How can I get 2nd digit of a number manually

Question

#include <stdio.h>

int main(int argc, char *argv[]) {
    int n = 234;

    // Gets first digit
    int digit = n / 100;
    putchar('0' + digit);

    // gets 3rd digit
    digit = n % 10;
    putchar('0' + digit);


}

How can I get "3" aka 2nd digit?

Also If the n was something like 245836 how could I extract each digit one by one?

Answer 1

As an expansion on the answer you already got: In general, you can get the ith digit from the right with:

int digit = (n / (int) pow(10, i)) % 10;

where i is a zero-based index.
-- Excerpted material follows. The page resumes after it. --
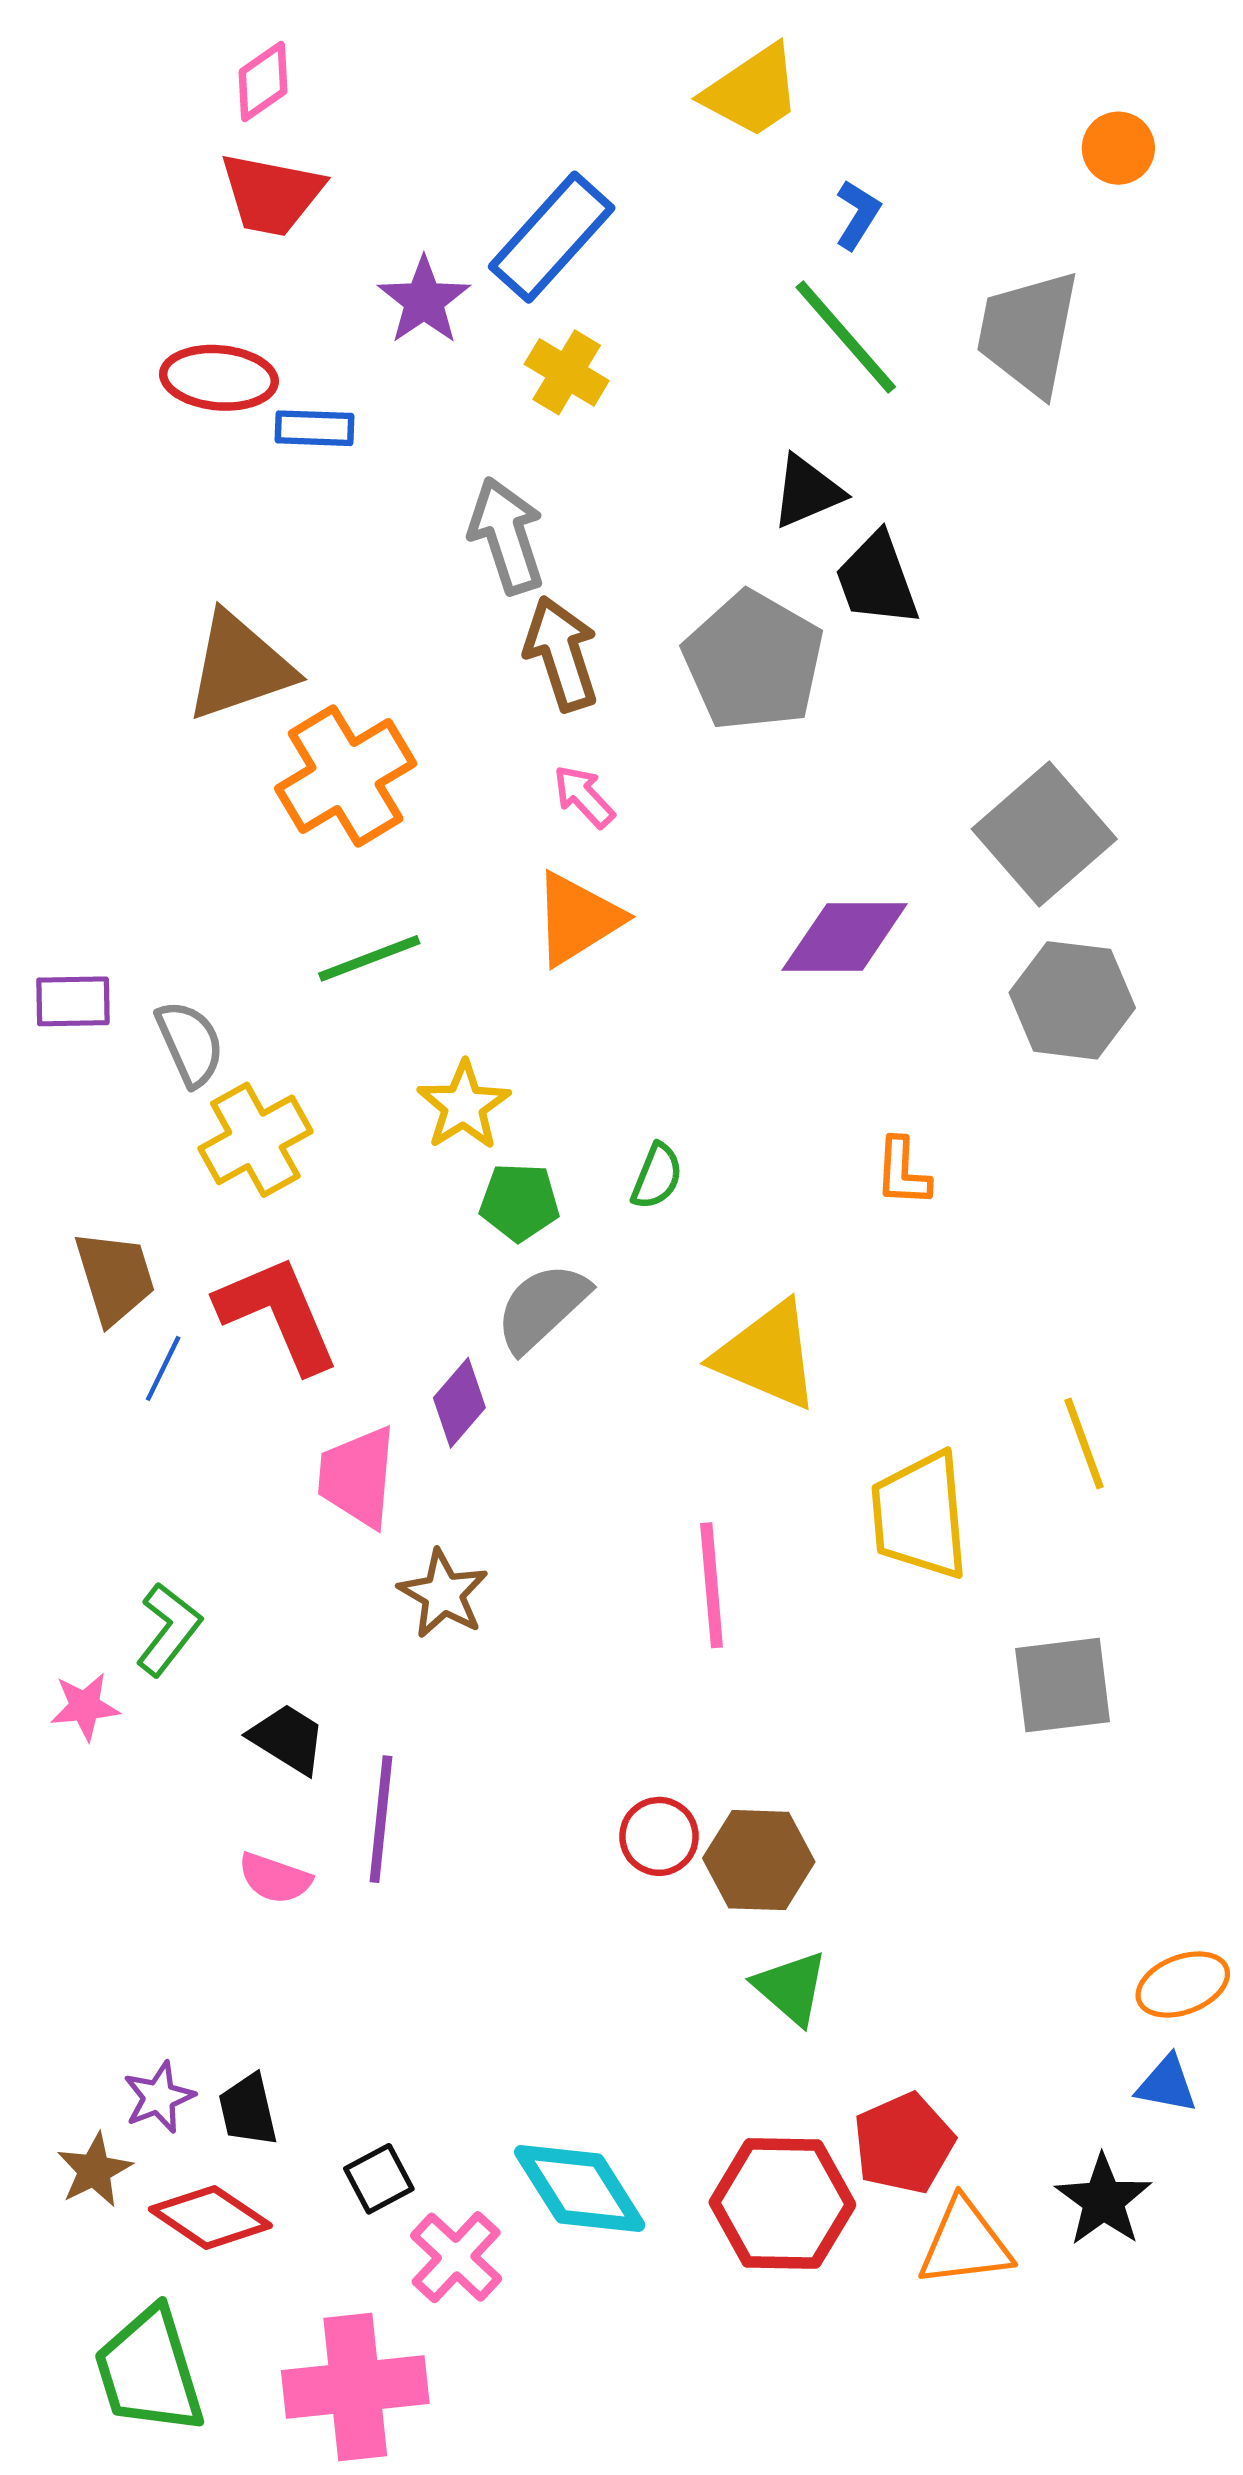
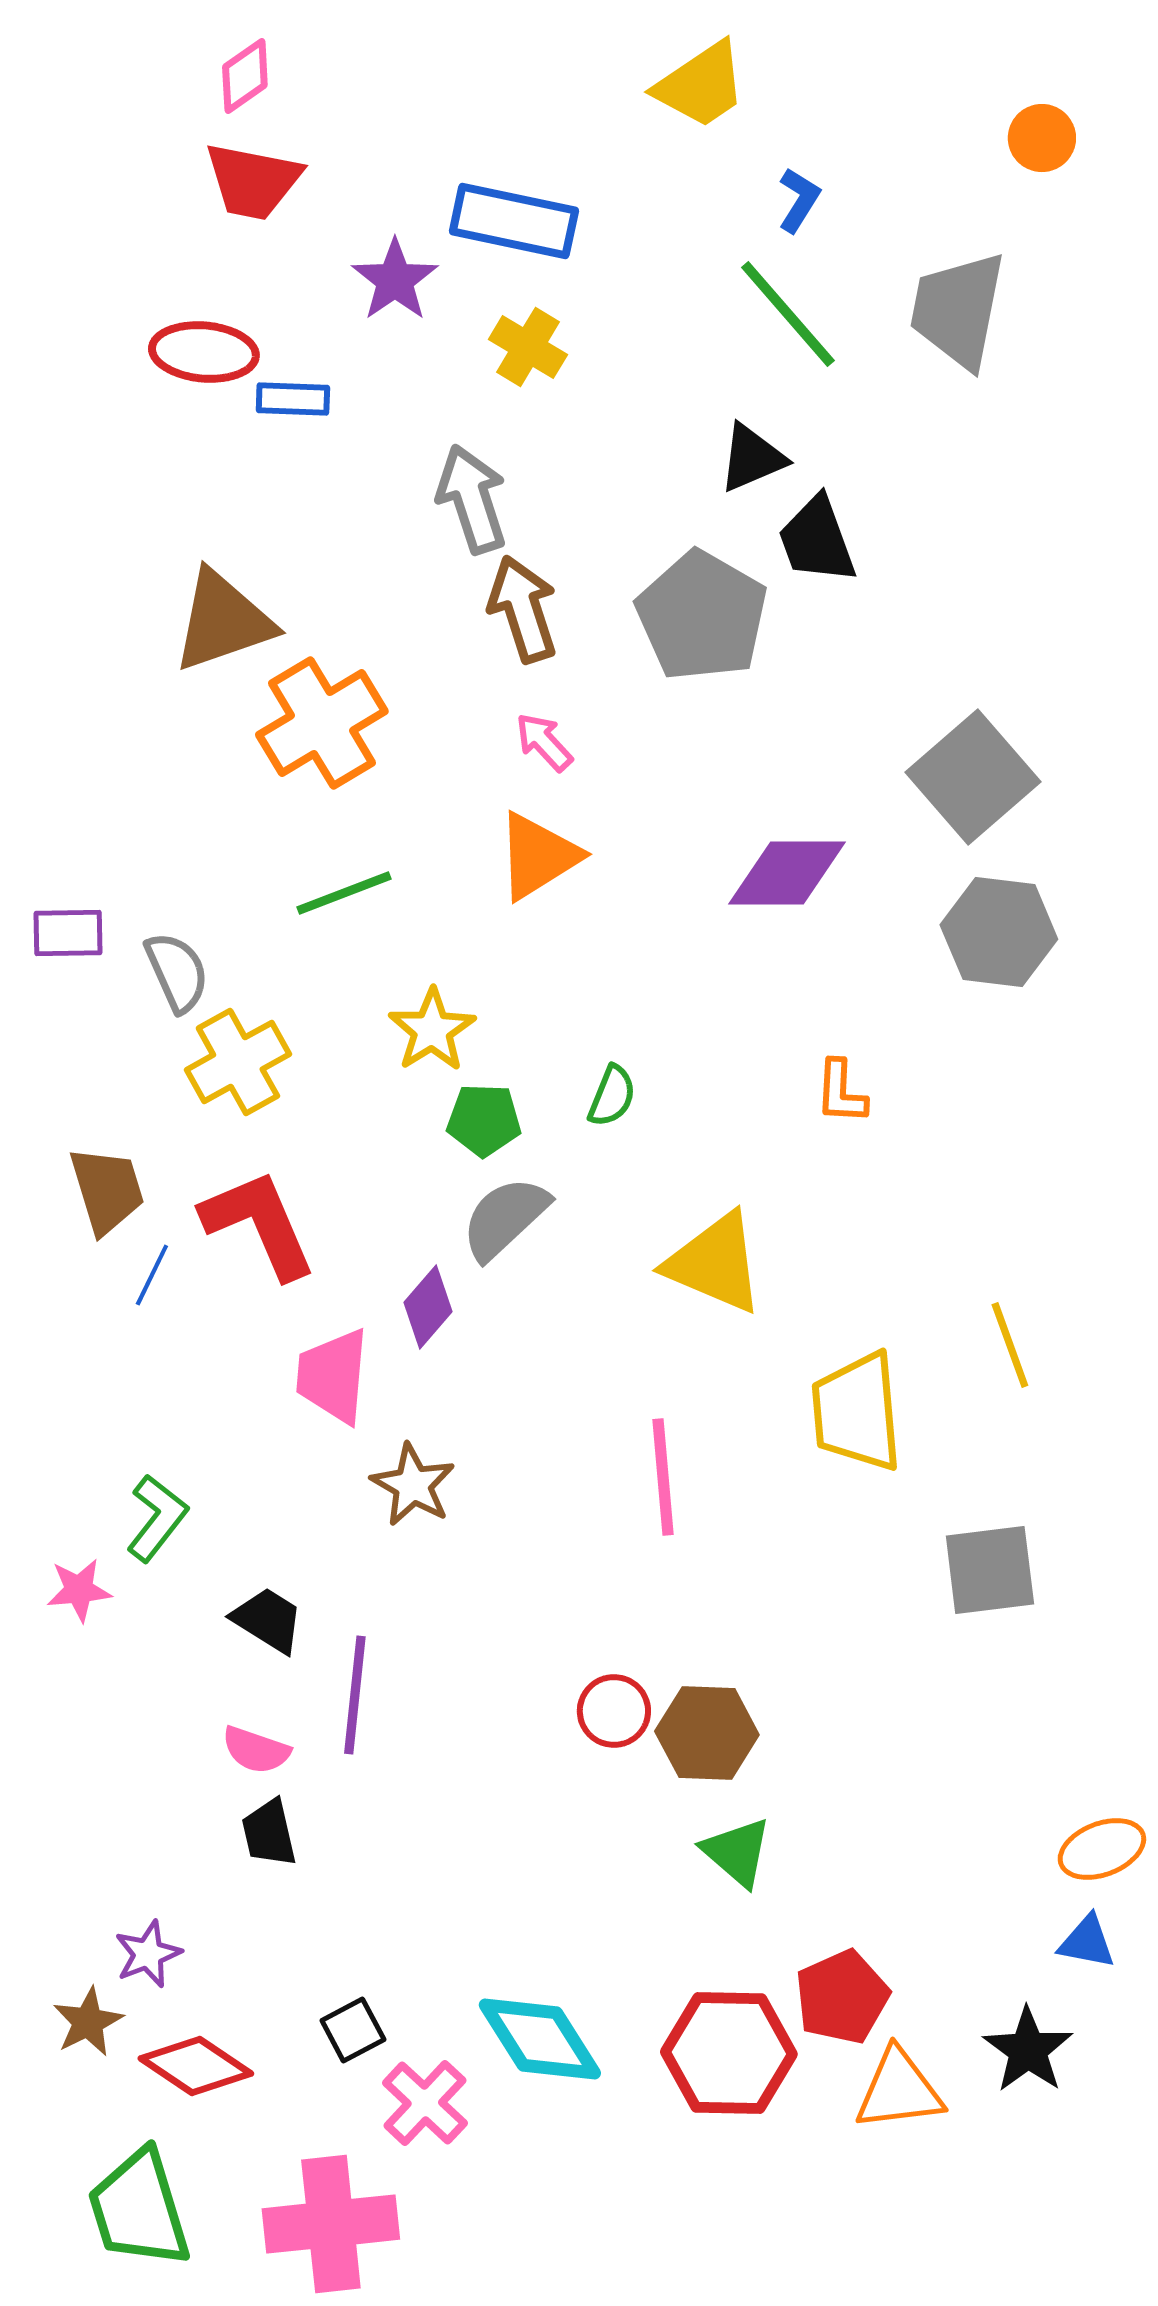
blue rectangle: (552, 237) -> (514, 221), turned 60
black trapezoid: (248, 2110) -> (269, 1833), moved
You can get the index of the most significant digit with i = log10(n) and loop your way down to 0. pow and log10 are floating-point functions, which should be used carefully in integer calculations.

Alternatively, you can get at the powers of 10 in decreasing order by sequential division by 10 of an initial value d, which also must be a power of 10. You can find this value d by repeatedly multiplying 1 with 10 until the next multiplication would exceed your number.
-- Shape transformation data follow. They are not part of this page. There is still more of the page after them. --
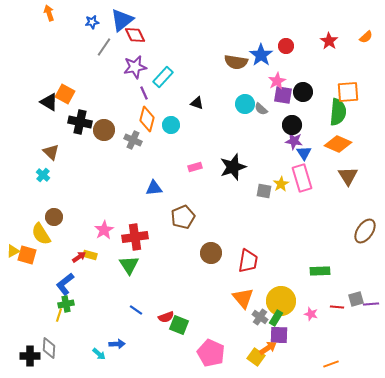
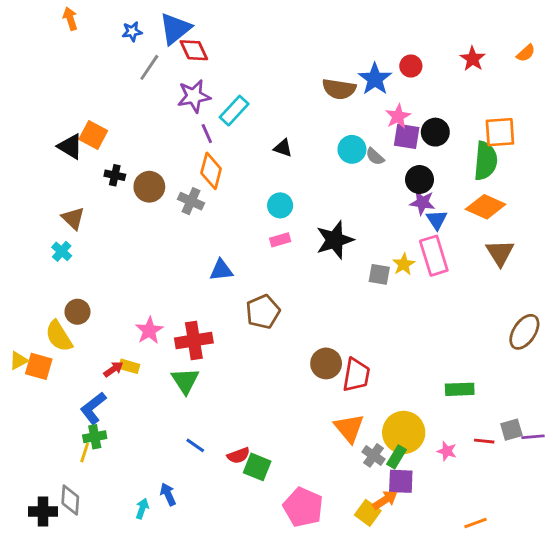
black cross: (80, 122) -> (115, 175), size x0.6
cyan circle: (171, 125) -> (280, 205), moved
brown circle: (211, 253) -> (326, 363), moved
blue arrow: (117, 344) -> (168, 494), turned -112
cyan arrow: (99, 354) -> (142, 509), turned -112

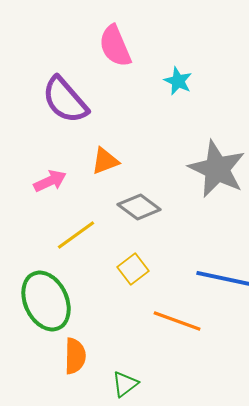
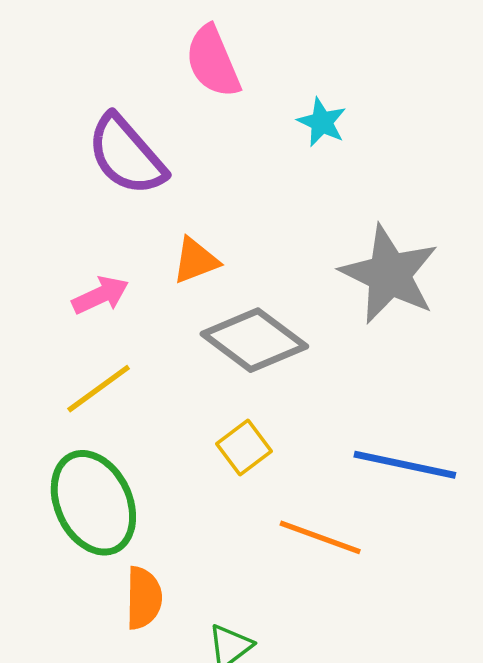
gray diamond: (139, 207) -> (254, 340), size x1.4
yellow line: (76, 235) -> (99, 389), moved

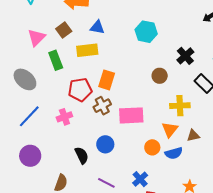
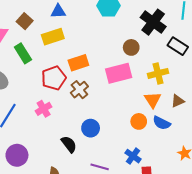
black cross: (185, 56) -> (153, 22), size x1.4
orange rectangle: (107, 80) -> (78, 63), turned 66
pink rectangle: (131, 115) -> (119, 73), moved
blue semicircle: (174, 153) -> (162, 123), turned 54

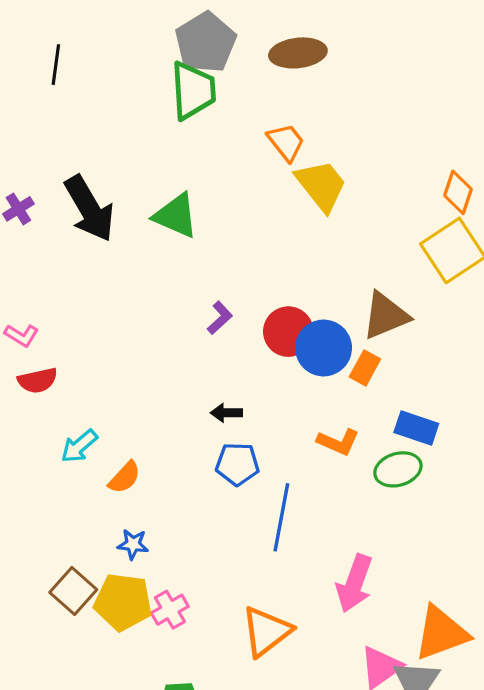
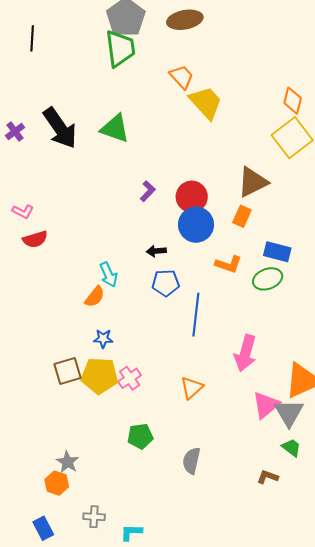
blue circle: (324, 348) -> (196, 225), moved
cyan arrow: (79, 446) -> (109, 275), moved, turned -70
brown square: (73, 591) -> (68, 371), turned 36
orange triangle: (266, 631) -> (192, 388), size x0.7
Here's a simple program that prints all digits of a positive integer in order:

#include <stdio.h>

int main(int argc, char *argv[])
{
    unsigned int n = 0;
    unsigned int d = 1;
    
    while (d <= n / 10) d *= 10;
    
    while (d) {
        unsigned int digit = (n / d) % 10;

        putchar('0' + digit);
        d /= 10;
    }
    
    putchar('\n');    
    return 0;
}

The example uses unsigned int, because it works only with non-negative numbers.

Answer 2

This is a simple program to print a digit in tenth position.

import java.util.*;
public class Main{

     public static void main(String []args){
         int n;
         Scanner sc=new Scanner(System.in);
         n=sc.nextInt();
         if(n>0)
         {
             n=n%100;
             n=n/10;
         }
        System.out.println(n);
     }
}